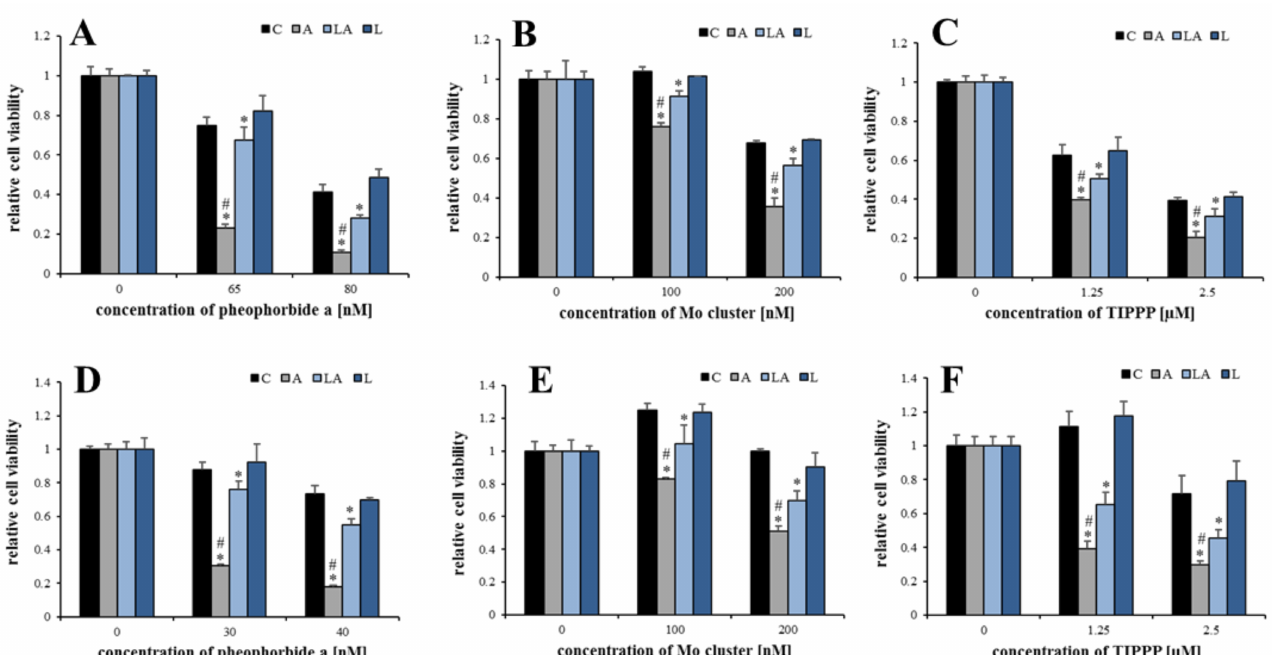
Figure A4. The effect of lactic acidosis on cancer cell sensitivity to photodynamic therapy. Viability of HeLa ( A–C ) and Hep G2 ( D–F ) cells cultured in experimental media for 72 h and then treated with photodynamic therapy using ( A , D ) pheophorbide a , ( B , E ) Mo cluster, and ( C , F ) 5,10,15,20-tetrakis(4-isopropylphosphinatophenyl)porphyrin (TIPPP). Viability was measured by resazurin assay. C, control; A, acidosis; LA, lactic acidosis; L, high lactate (* p < 0.05 compared to C, # p < 0.05 when comparing A and LA).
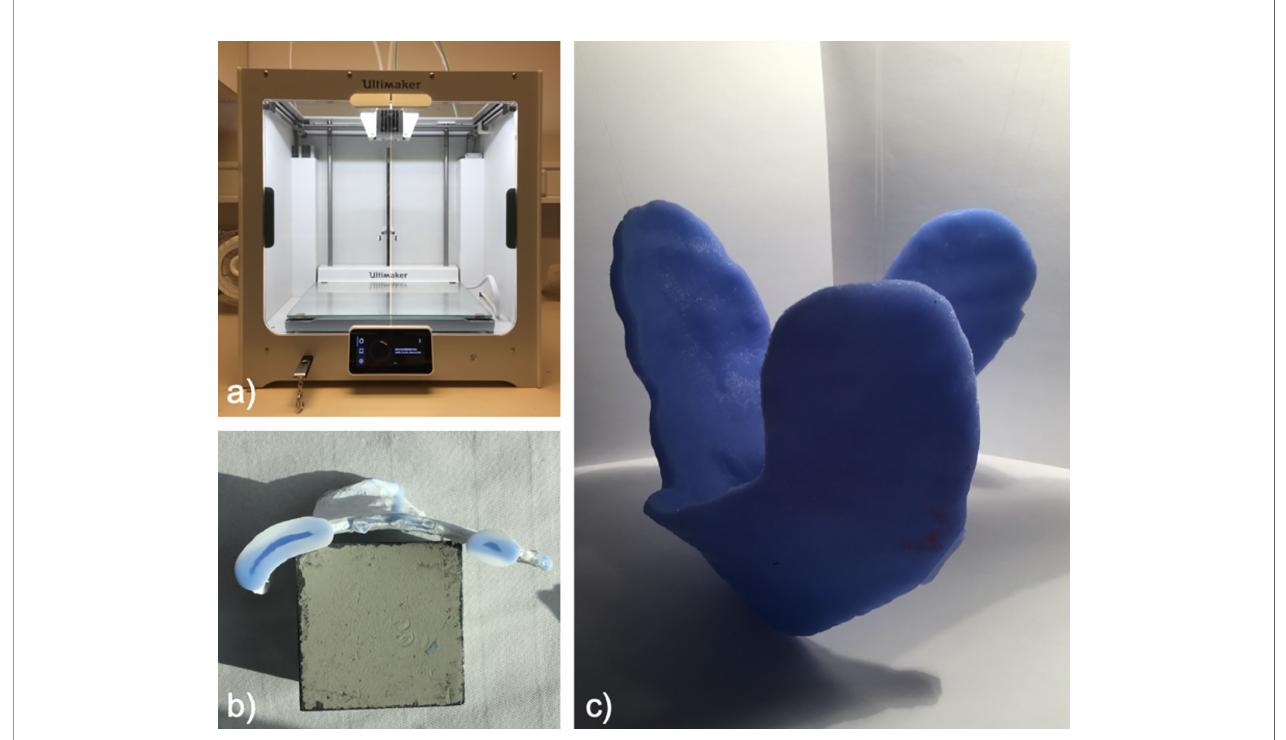
FIGURE 4 | Preparation of the mold with 3D printer (A) , mold (B) , and individual bolus (C)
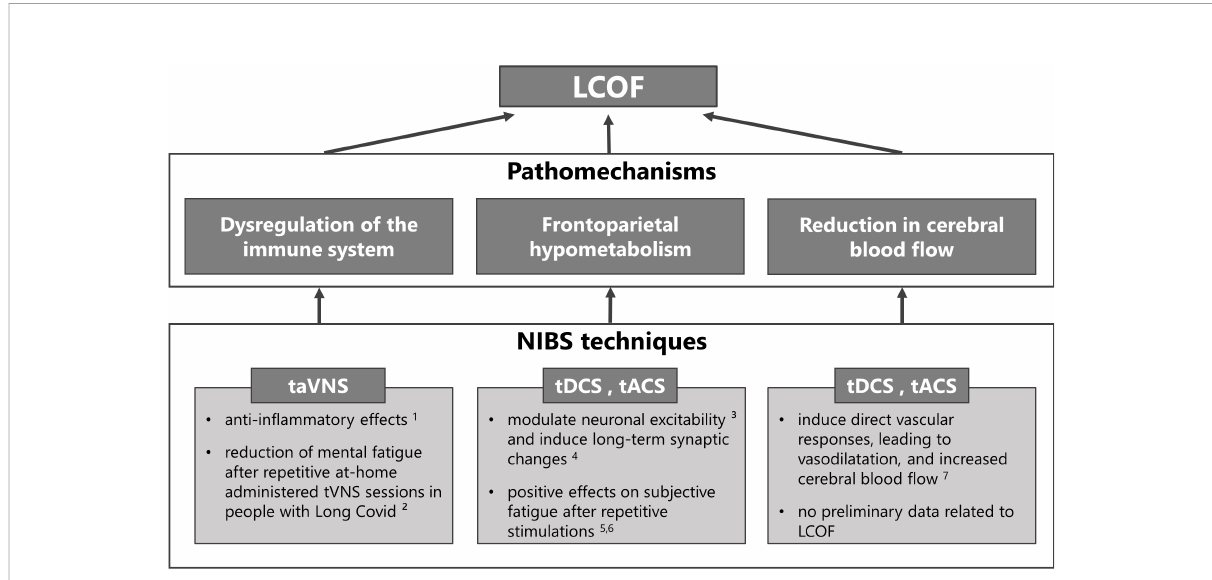
FIGURE 1 Non-invasive brain stimulation (NIBS) techniques for the treatment of individual pathomechanisms of Long-COVID-related fatigue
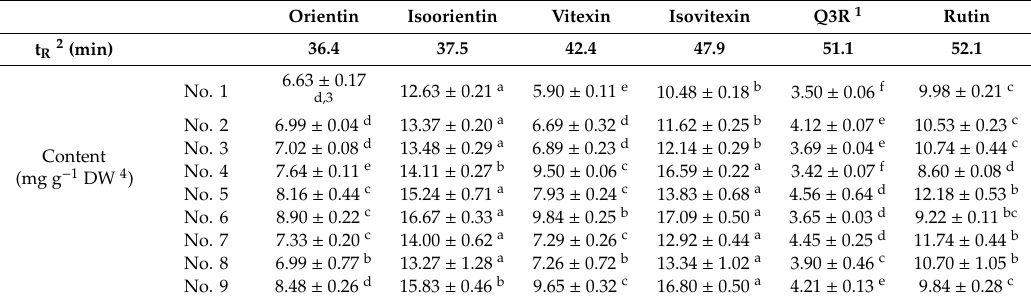
Table 4. Application of the developed HPLC method to common buckwheat sprout extracts. Orientin Isoorientin Vitexin Isovitexin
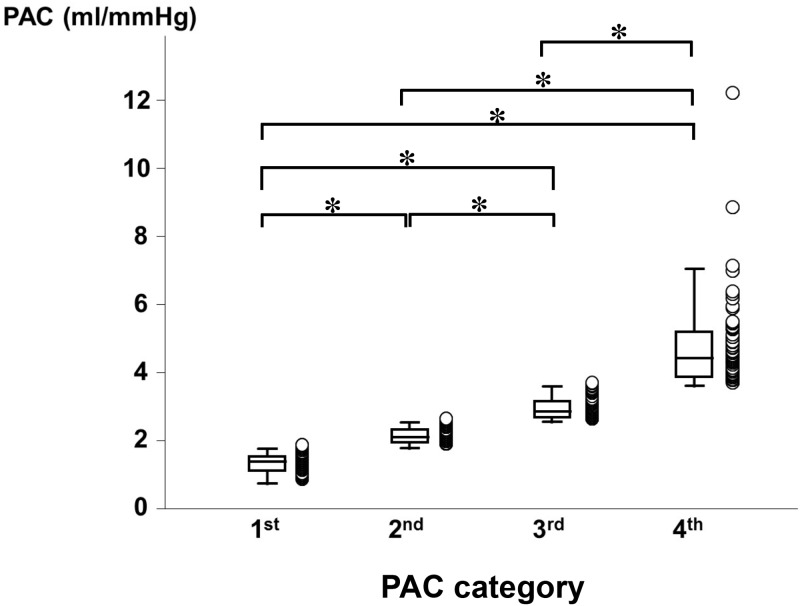
Distribution of PAC in each quartile.PAC, pulmonary arterial capacitance. * P<0.001.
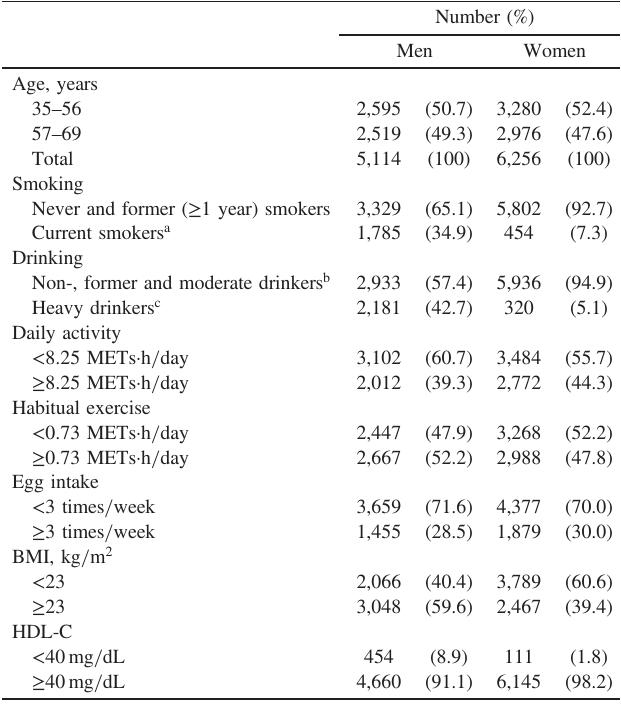
Table 1. Age-, environmental factor-, BMI-, and HDL-C level- based distribution of study subjects divided by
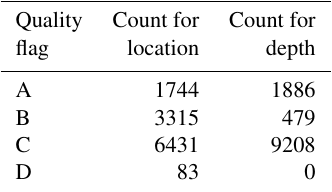
Table 2. Summary of the location and depth quality flags for the extension events between 1920 and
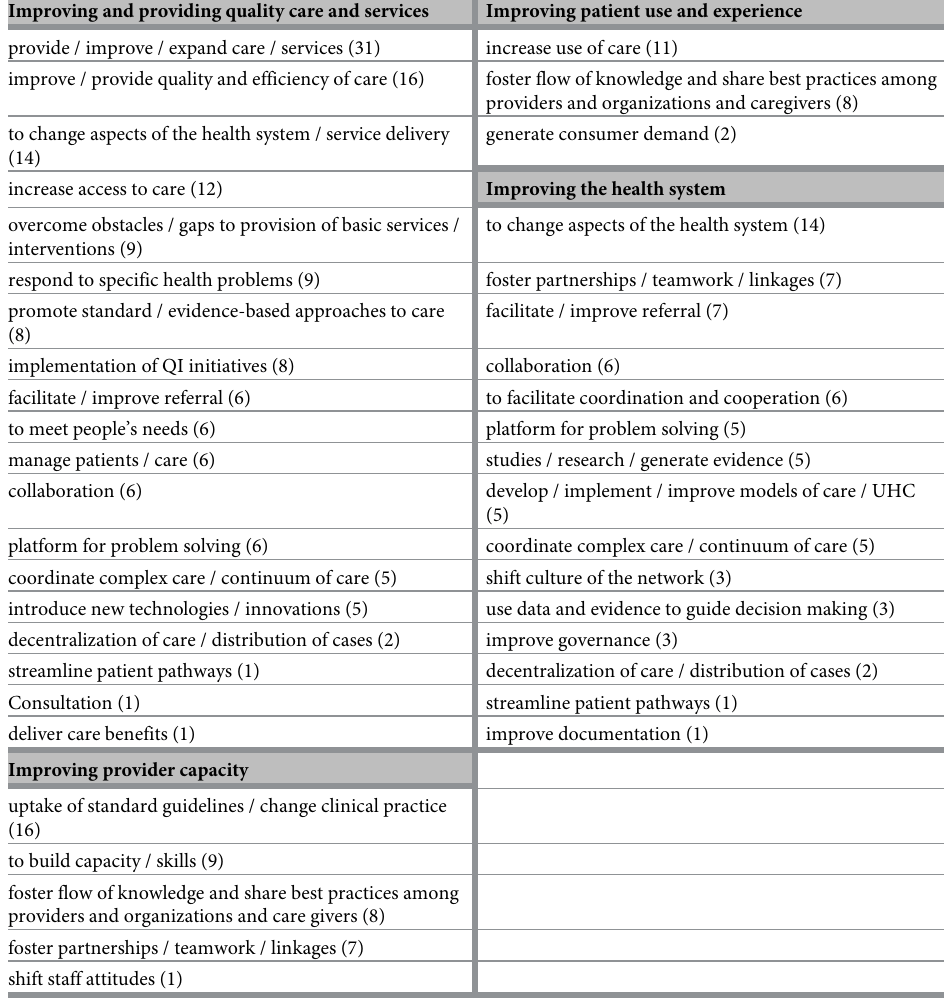
Table 4. Reported network uses by category with corresponding number of references from the selected literature. Improving and providing quality care and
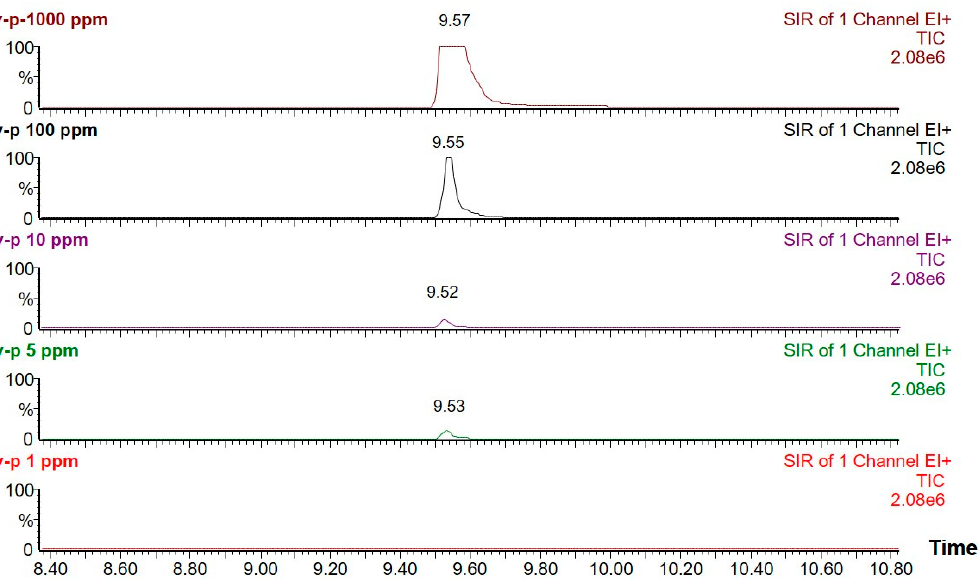
Figure 6. The chromatograms (TIC) of calibration standard (1000 ppm, 100 ppm, 10 ppm, 5 ppm, 1 ppm) using optimized GC-MS conditions.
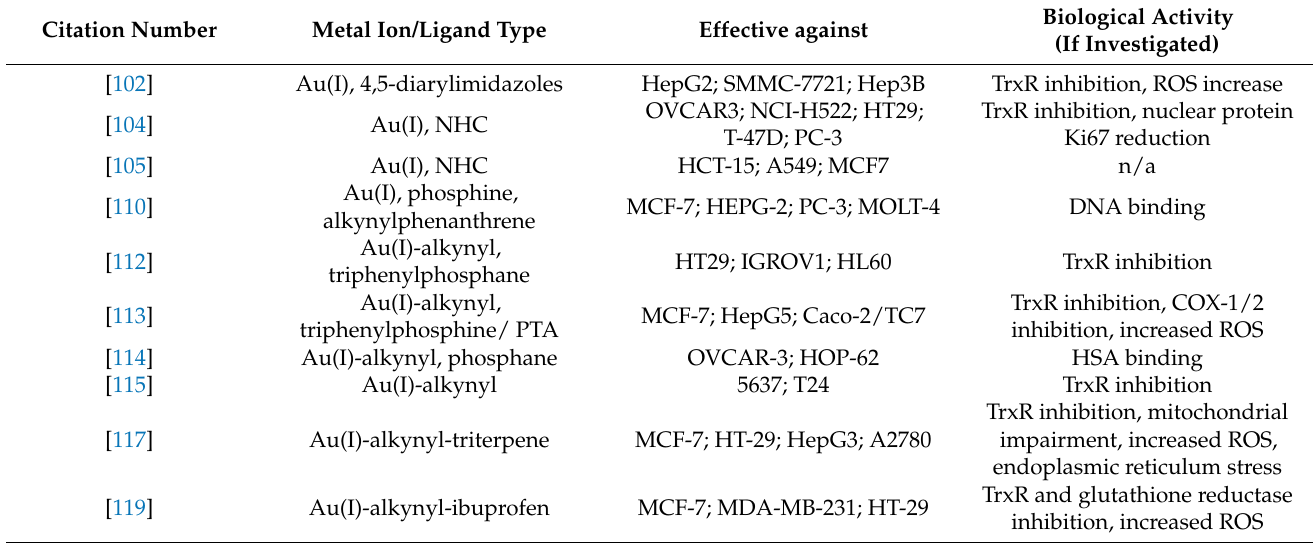
Table 4. Summary of the gold complexes presented.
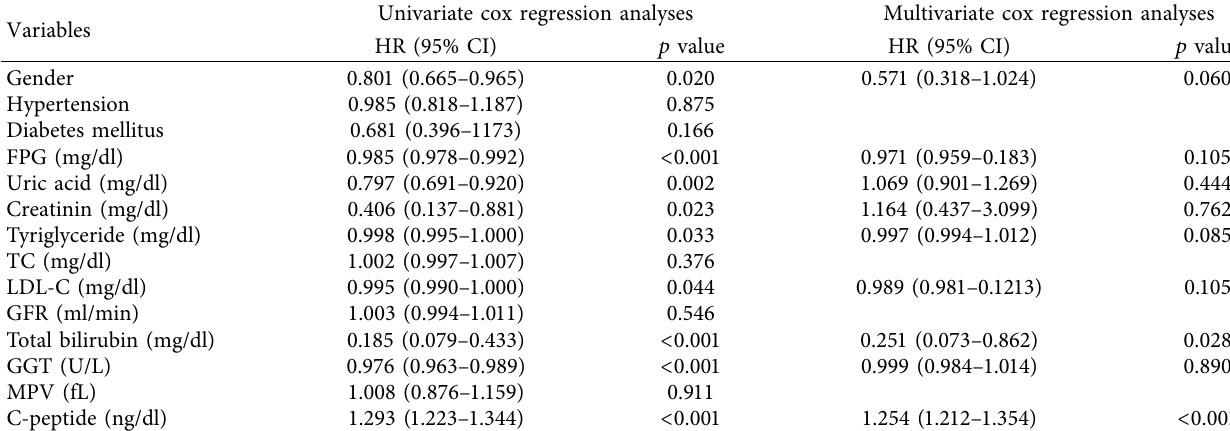
Table 7: Univariate and multivariate cox regression analysis to evaluate the association between DM and MACE in patients with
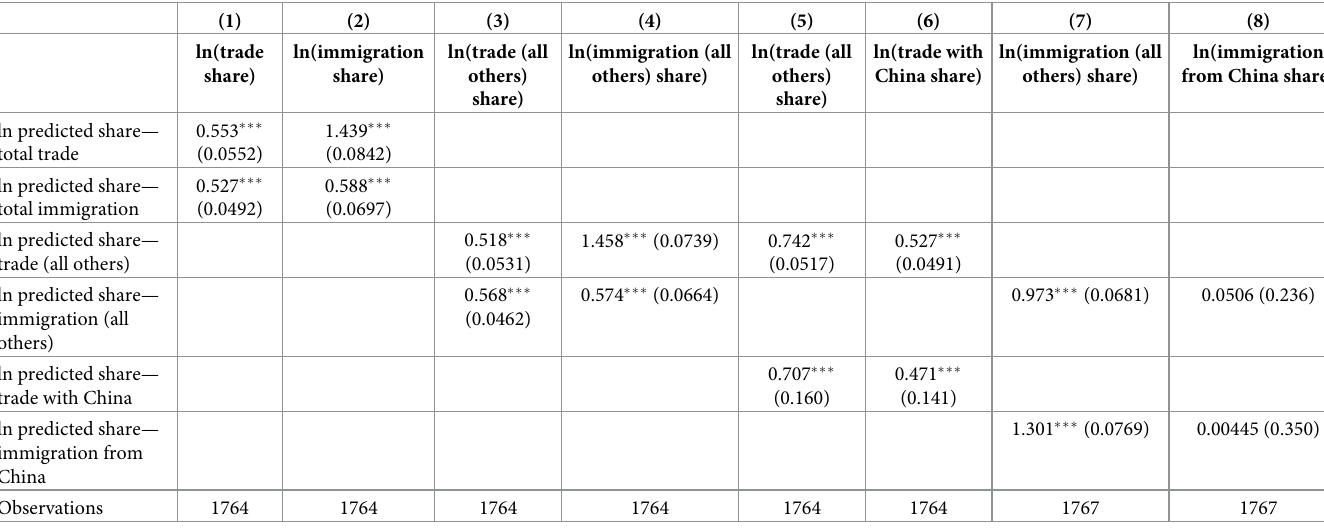
Table 11. Discrimination, openness to trade and immigration (alternative trade and migration data): 1st-stage result.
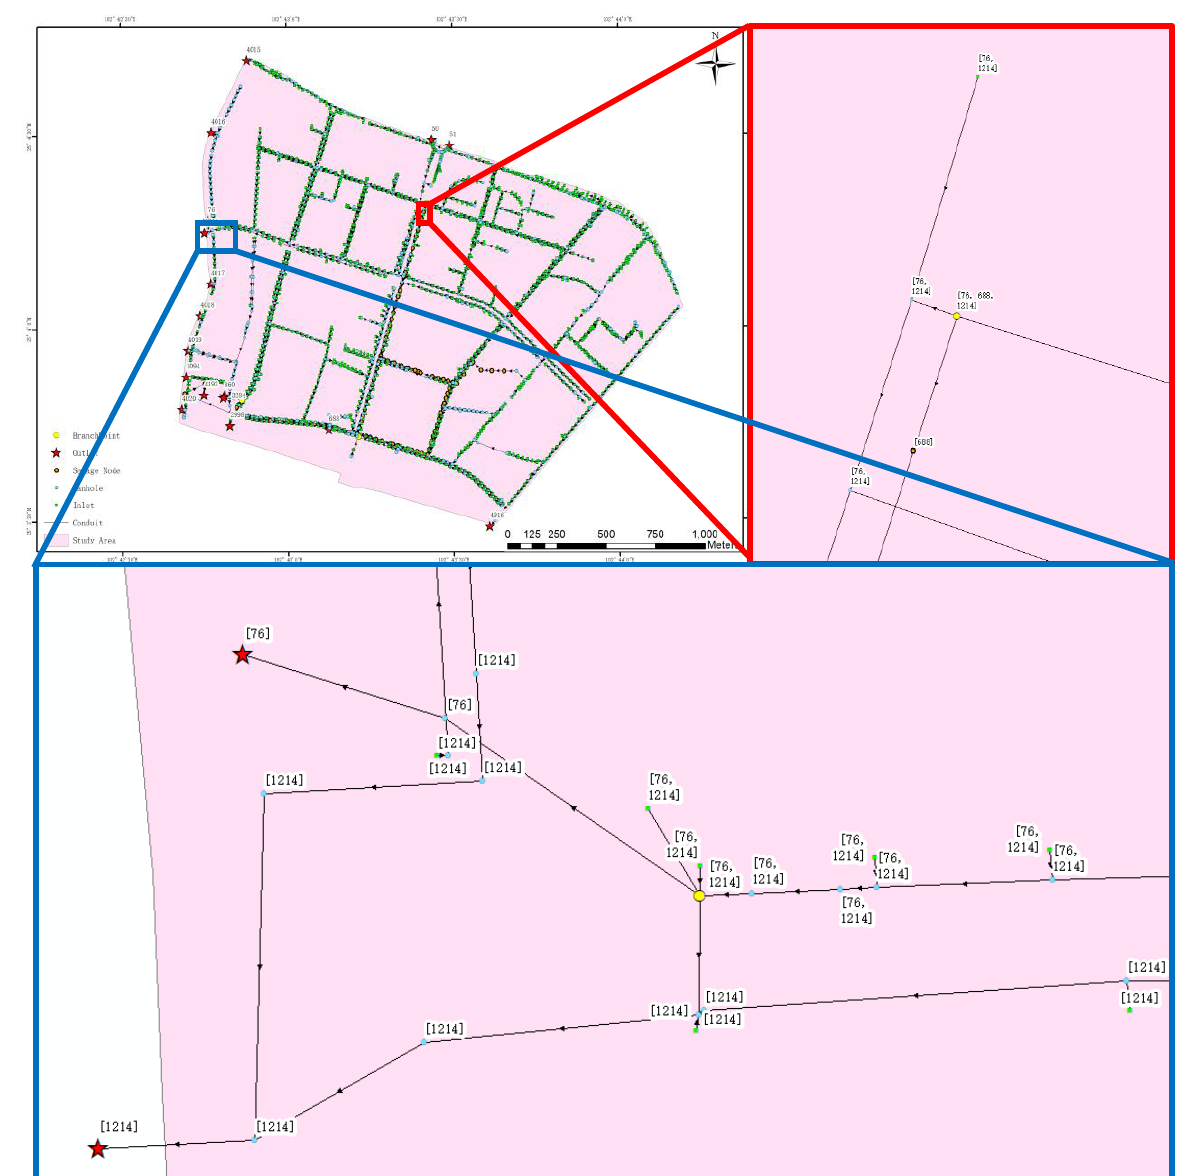
Figure 9. Some important branchpoints.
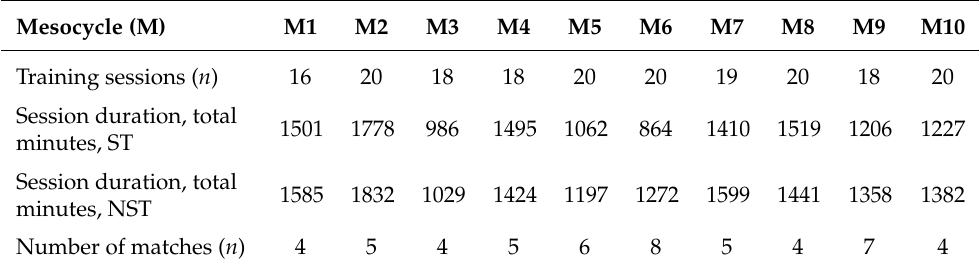
Table 1. Training sessions and number of competitive matches during the 41-week period. Mesocycle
◇ ◇ ◇ ◇
◆ **Problem details**: Tally the lines in this data that hold the word "with" and state only the count.

◆ **Your solution**: 4